• [Task brief]
Please set down only the lines between the line containing "right elbow: (507, 268)" and the end of the records, inclusive, exactly as they stand.

(People photos with keypoints)
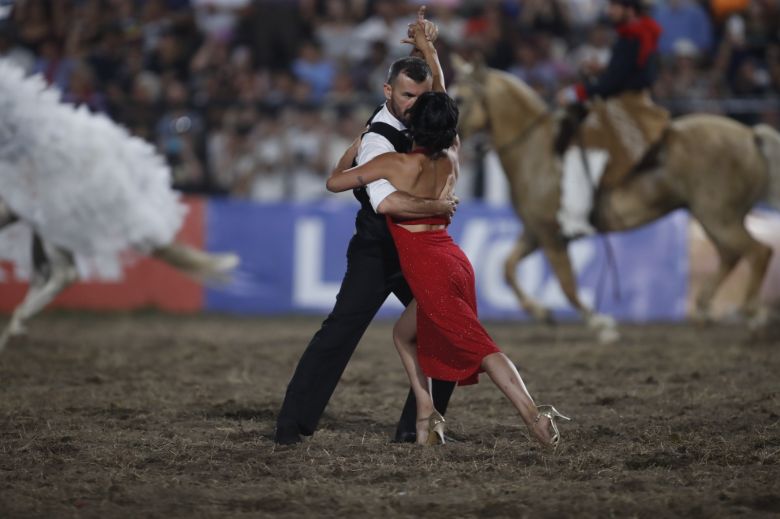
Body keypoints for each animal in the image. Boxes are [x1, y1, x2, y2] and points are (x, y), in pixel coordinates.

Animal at [450, 60, 780, 342]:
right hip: (714, 216)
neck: (536, 151)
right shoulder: (534, 233)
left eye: (461, 99)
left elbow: (568, 286)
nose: (449, 138)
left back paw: (753, 317)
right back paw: (704, 311)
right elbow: (507, 268)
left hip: (718, 216)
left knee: (758, 252)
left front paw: (601, 324)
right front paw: (543, 313)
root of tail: (750, 134)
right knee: (731, 255)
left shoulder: (551, 236)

• [Output of the task]
right elbow: (507, 268)
left hip: (718, 216)
left knee: (758, 252)
left front paw: (601, 324)
right front paw: (543, 313)
root of tail: (750, 134)
right knee: (731, 255)
left shoulder: (551, 236)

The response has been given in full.